In all types of mast cell disease potentially fatal anaphylaxis can occur, and there are many triggers which can cause it which is why anyone with mast cell disorders of all kinds should probably already have two emergency auto-injectors, extra medicines on hand, a Medic Alert bracelet and also these handy MCAD forms all filled out and up to date and within reach at all times in case of an emergency.
When you have mast cell disease you have to be proactive and take precautions even if you’ve never experienced anaphylaxis because we are at a much higher risk than normal people. Here’s what the experts are saying:
Based on the dramatic increase in incidence of anaphylaxis in patients with mastocytosis, recent studies analyzed the presence of clonal mast cell markers, including D816V c-kit mutation, in patients with recurrent IgE- and non-IgE-mediated anaphylaxis. These studies demonstrated the presence of an aberrant mast cell clone in a significant proportion of patients with unexplained anaphylaxis, or anaphylaxis due to hymenoptera venom. Clonal mast cell disease should be suspected in particular in patients presenting with profound cardiovascular manifestations such as hypotension and syncope in the absence of urticaria.

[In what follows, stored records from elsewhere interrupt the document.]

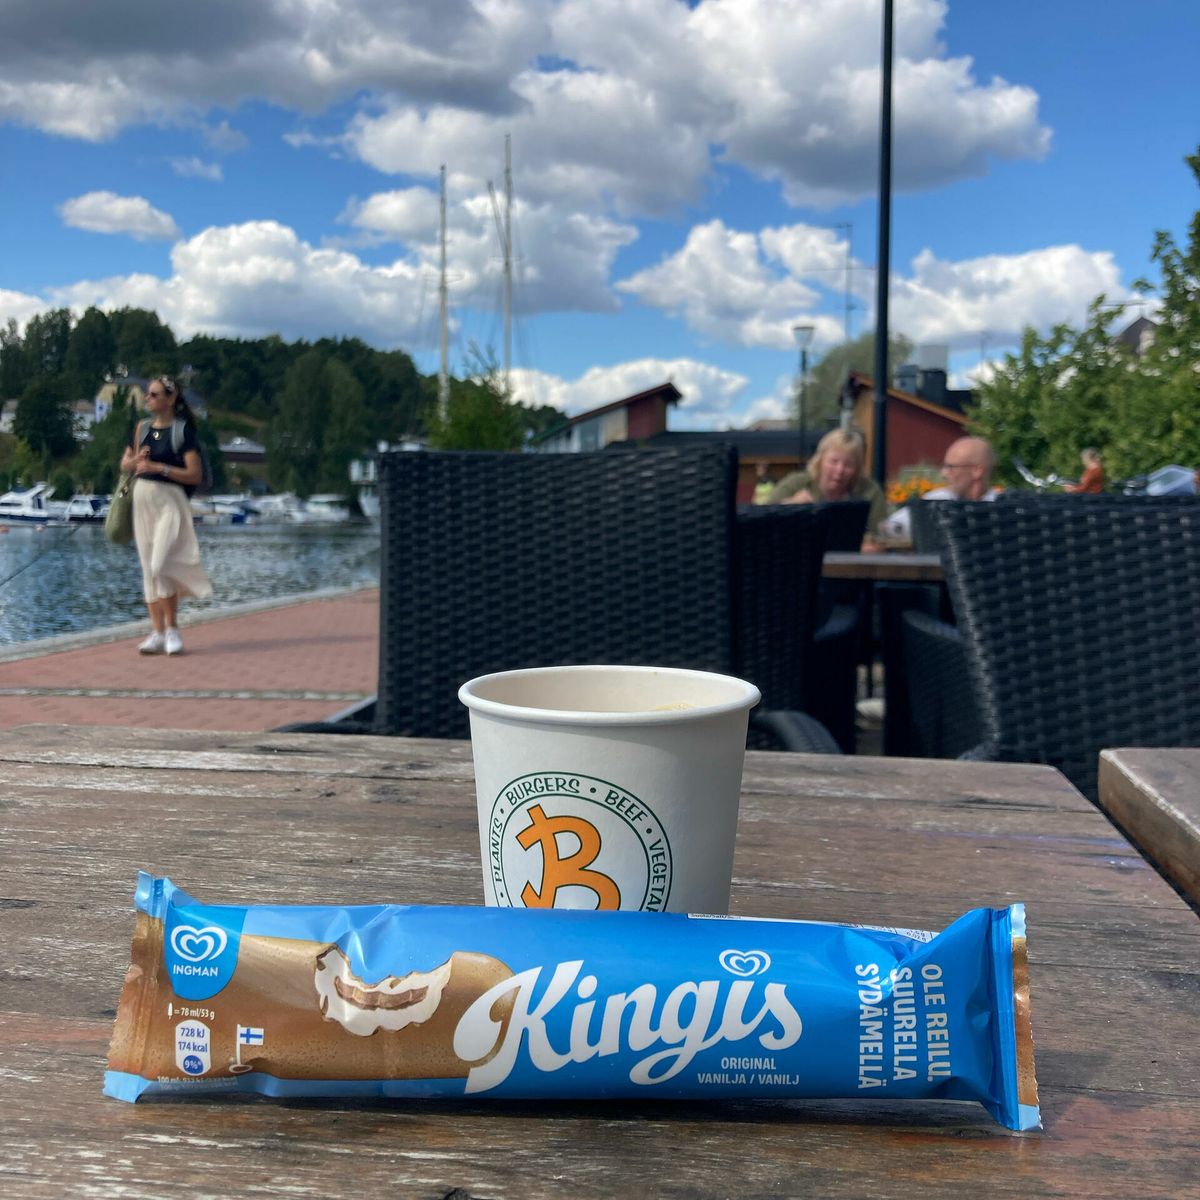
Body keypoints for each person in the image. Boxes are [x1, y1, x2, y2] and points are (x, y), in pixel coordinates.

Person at [118, 376, 212, 655]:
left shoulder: (182, 431)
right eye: (148, 394)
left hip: (170, 502)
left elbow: (194, 474)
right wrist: (136, 461)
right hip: (142, 501)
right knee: (148, 568)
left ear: (171, 399)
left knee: (160, 564)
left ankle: (172, 629)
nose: (148, 399)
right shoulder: (142, 428)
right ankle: (157, 632)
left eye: (154, 394)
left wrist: (160, 468)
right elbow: (125, 463)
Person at [769, 428, 887, 546]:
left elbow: (881, 536)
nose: (840, 470)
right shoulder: (797, 483)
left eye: (848, 465)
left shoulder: (869, 491)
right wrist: (790, 506)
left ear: (857, 469)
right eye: (834, 462)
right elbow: (765, 517)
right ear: (820, 460)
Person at [879, 435, 1000, 542]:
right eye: (944, 466)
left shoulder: (1000, 506)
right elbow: (891, 525)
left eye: (951, 467)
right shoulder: (937, 500)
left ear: (977, 471)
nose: (943, 474)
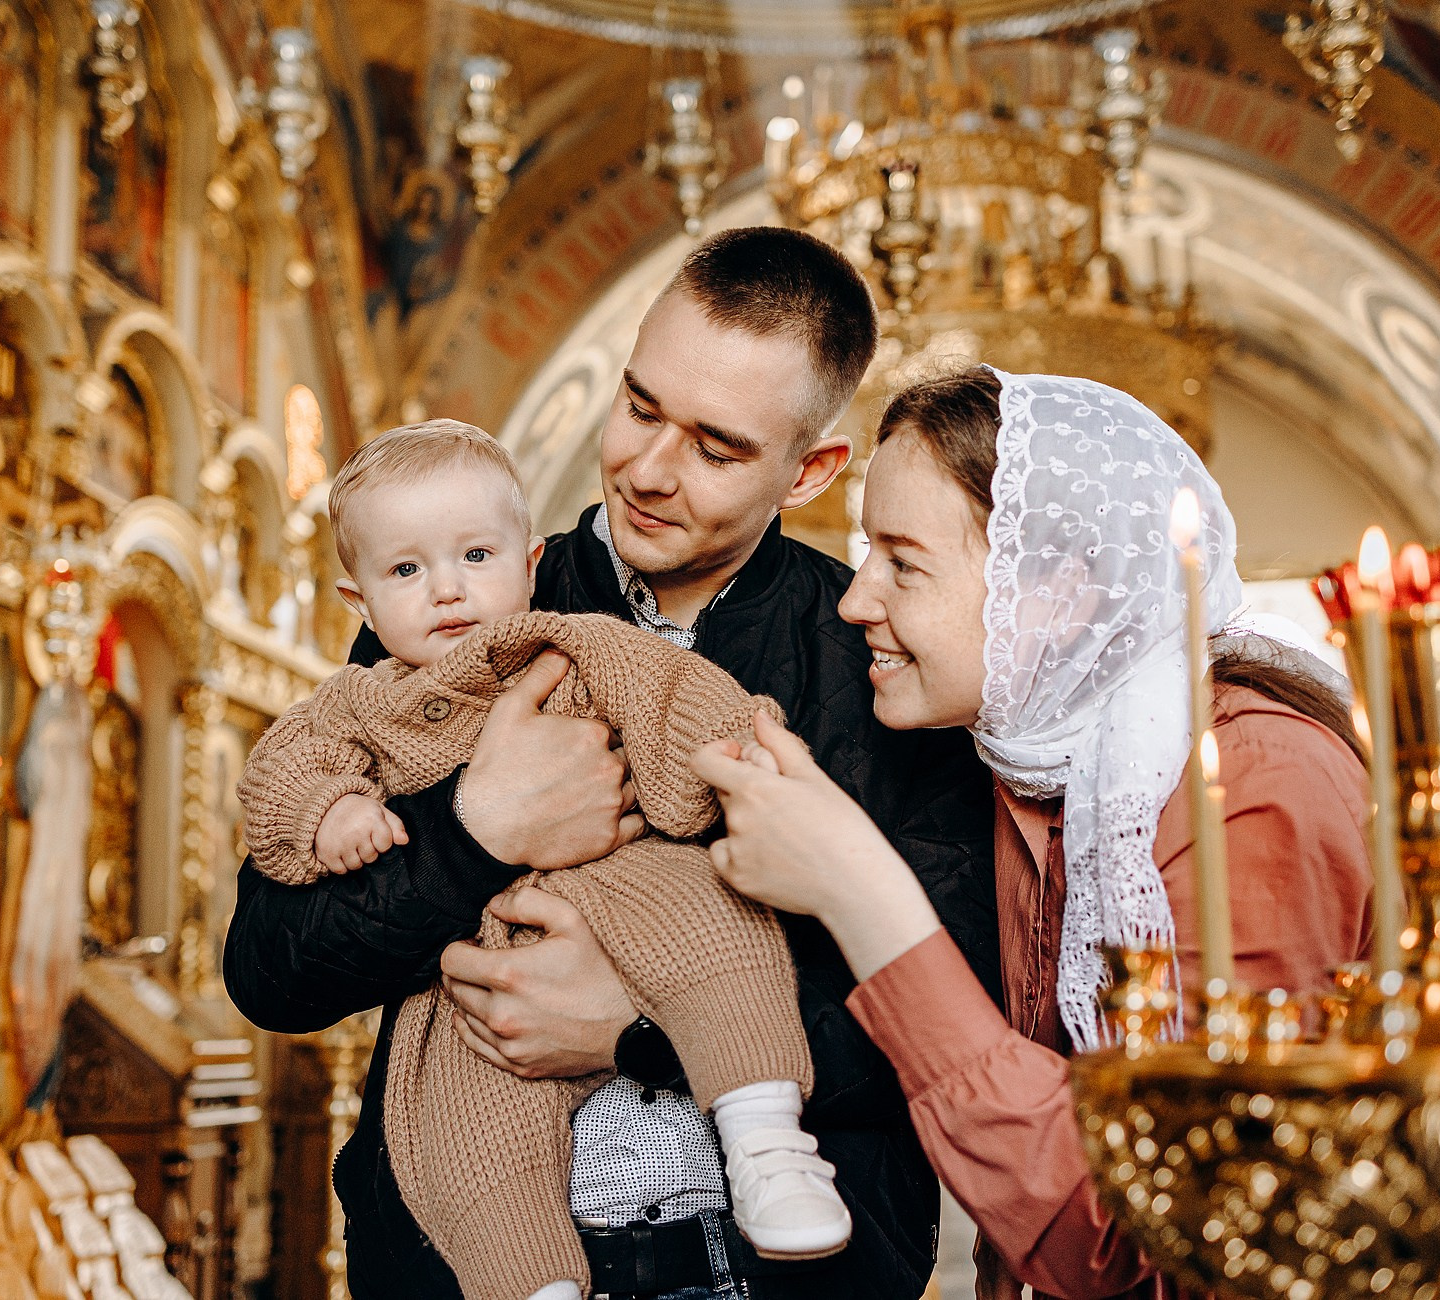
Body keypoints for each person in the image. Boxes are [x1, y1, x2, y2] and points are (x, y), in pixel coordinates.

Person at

I have MCAS and I experienced anaphylaxis symptoms after being stung by a wasp. By some miracle I was never stung in my entire life and then suddenly I was stung three separate times over a period of a few months just a couple of years ago. Each time my reaction was worse than the last and it was scary, to be honest.
After I got my diagnosis of MCAS I wanted to know more about the wasp sting reactions and whether or not there was anything I could do about reducing my risk of anaphylaxis. I found the last part of this incredibly interesting:
Again, from PubMed:
Patients with primary MCAS and HV anaphylaxis are predominantly males and do not have skin lesions in the majority of cases, and anaphylaxis is characterized by hypotension and syncope in the absence of urticaria and angioedema. A normal value of tryptase (≤11.4 ng/ml) in these patients does not exclude a diagnosis of mastocytosis. Patients with primary MCAS and HV anaphylaxis have to undergo lifelong venom immunotherapy, in order to prevent further potentially fatal severe reactions.
Here’s the thing: once you begin venom immunotherapy you have to be on it for life or your risk of death from a wasp or bee sting (or hobo spider?!) goes up immensely. You have to be on them, on schedule, regularly, for life. I find it hard to do anything on schedule with this disease!
Still, we do, or did, have a lot of hobo spiders here. We’ve taken care of them coming in the house to terrorize us for the most part but they are still around. I don’t know if they can trigger anaphylaxis, but I assume they can, and I know the bees and wasps who love my beautiful yard can probably kill me, based on my previous reactions.
Spring is around the corner and I am an avid gardener (or try to be!) so I’ll be putting my life on the line out there in pursuit of more flowers. If venom immunotherapy is something I should be pursuing more seriously then it’s time to get together with my doctor and make a decision, I guess.
For now I do have my auto-injectors at hand, as well as my forms and handy dandy MCAD wallet card all ready. I wear a Medic Alert bracelet and I do my best to protect myself from insect stings as best I can. I try not to live in fear of “what if” and rather make sure I’m as prepared as possible so if an emergency does arise, I know just what to do in order to save my own life.